In fiscal year 2019, Adobe earned just under $10 billion in revenue from subscriptions. That was 89% of the company's total sales. In fiscal 2018, subscriptions made up 88% of total revenue and accounted for 84% of sales the year before that. 

Shares of Adobe have slipped a modest 4% this year. That may come as a bit of a surprise given that the stock isn't cheap -- it trades at close to 50 times its earnings. However, investors and analysts remain bullish on the company's growth, as it has a PEG ratio of just 1.6 over the next five years. A low PEG value (ideally of 1.0 or less) suggests that there's sufficient long-term growth to justify the stock's current price-to-earnings ratio. That's why any dip in value for shares of Adobe can make it an attractive time to buy the stock.

The company's consistently generated a profit margin north of 22% in each of the past 10 quarters, and sales growth of more than 20% in its most recent quarter only confirms that Adobe is still growing at a very good rate. While investors may want to wait for more of a decline before buying shares of Adobe, the stock may not get much cheaper.

3. Walt Disney

Walt Disney (DIS 0.16%) is another well-known and well-loved brand around the world. The company has created countless movies over the years, many of them masterpieces that consumers watch over and over. And the company continues to create new content that captivates viewers, proving that it hasn't run out of ideas, either. Although its business remains strong, the stock has felt the effects of the coronavirus pandemic as shares of Disney are down 29% in 2020, far below the 23% decline of the S&P 500 during that time.

The company shut down Disney World and Disneyland in light of the coronavirus, and the effect of people staying indoors will hurt its sales this year. But the good news is that the company's a good bet to rebound, as it's consistently posted profits over the years and they've increased as well. From a profit of $7.5 billion in fiscal 2014, Disney's profits rose 47% to $11 billion this past fiscal year. Over five years, that's an average growth rate of 8%  It also has produced positive free cash flow in each of the past 10 years, meaning that there's room for the company to be able to absorb a hit to its financials this year.
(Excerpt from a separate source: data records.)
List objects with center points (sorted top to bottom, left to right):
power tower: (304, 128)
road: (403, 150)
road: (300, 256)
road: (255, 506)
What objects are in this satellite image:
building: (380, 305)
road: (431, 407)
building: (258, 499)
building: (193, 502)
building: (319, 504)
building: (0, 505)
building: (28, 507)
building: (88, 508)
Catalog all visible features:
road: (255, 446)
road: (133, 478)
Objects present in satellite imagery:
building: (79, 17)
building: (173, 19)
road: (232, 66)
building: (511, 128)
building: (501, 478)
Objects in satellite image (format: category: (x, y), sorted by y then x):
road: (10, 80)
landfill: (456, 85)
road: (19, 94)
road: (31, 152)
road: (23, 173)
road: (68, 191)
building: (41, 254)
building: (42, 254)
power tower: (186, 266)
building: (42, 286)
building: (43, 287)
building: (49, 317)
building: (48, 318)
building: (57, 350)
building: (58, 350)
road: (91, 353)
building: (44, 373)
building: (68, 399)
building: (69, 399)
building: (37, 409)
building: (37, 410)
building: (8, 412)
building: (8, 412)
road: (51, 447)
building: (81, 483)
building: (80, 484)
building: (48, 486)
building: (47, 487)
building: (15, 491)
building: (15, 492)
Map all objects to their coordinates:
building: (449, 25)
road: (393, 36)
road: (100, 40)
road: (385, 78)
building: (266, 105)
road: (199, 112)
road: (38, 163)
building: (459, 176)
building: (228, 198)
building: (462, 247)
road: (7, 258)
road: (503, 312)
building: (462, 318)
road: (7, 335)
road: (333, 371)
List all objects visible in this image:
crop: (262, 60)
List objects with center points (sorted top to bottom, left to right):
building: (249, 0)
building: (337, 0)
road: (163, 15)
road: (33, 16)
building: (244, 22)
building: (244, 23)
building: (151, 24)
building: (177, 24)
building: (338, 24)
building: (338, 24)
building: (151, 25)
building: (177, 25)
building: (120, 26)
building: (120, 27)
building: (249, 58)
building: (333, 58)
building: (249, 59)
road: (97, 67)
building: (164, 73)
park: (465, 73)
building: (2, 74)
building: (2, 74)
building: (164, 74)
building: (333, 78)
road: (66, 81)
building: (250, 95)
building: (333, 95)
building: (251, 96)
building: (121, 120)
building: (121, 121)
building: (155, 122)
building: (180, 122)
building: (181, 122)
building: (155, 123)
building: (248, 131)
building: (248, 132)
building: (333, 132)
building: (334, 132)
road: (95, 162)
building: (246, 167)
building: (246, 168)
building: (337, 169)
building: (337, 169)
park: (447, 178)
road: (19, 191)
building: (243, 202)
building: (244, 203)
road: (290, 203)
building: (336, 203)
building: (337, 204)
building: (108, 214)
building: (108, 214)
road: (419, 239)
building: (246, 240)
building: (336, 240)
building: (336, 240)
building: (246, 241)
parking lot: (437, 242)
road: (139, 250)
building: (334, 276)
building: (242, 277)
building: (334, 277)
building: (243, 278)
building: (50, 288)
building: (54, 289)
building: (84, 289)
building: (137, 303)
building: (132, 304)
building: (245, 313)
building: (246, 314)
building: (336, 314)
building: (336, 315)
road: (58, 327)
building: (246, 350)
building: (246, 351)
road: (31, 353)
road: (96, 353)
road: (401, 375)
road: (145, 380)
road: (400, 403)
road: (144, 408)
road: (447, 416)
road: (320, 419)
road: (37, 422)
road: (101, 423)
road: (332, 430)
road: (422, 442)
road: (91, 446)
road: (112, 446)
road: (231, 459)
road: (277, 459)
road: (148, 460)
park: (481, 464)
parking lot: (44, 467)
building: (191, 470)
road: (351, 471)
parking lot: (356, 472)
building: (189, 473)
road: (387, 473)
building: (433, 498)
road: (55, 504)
The company's new streaming service, Disney+, is also showing positive growth numbers. A day after it launched on Nov. 12, it already had more than 10 million subscribers. And by the time the company released its first-quarter results on Feb. 4, 2020, that number had already grown to 28.6 million. 

Disney's stock is coming off a new 52-week low, and now could be a great time to buy it while it's still around $100 -- it was just last month that the stock was trading at more than $140. It may take a while to get back there, but while the coronavirus is keeping the stock down today, it's not an issue that will likely persist over the long term. And that's why Disney could be a hot buy today. It also offers investors a semi-annual dividend of $0.88, which yields about 1.7% annually. That's a little less than the 2% investors normally earn with an average stock from the S&P 500.

Which is the best one to buy today?

Adobe is the best of the three growth stocks here, and that's largely to do with the company's focus on tech. Since it doesn't require foot traffic and the products are digital, Adobe is more flexible than Disney or Innovative Industrial. That's evident in the stock's minimal losses thus far related to the coronavirus pandemic. It's a great buy over both the short and long term.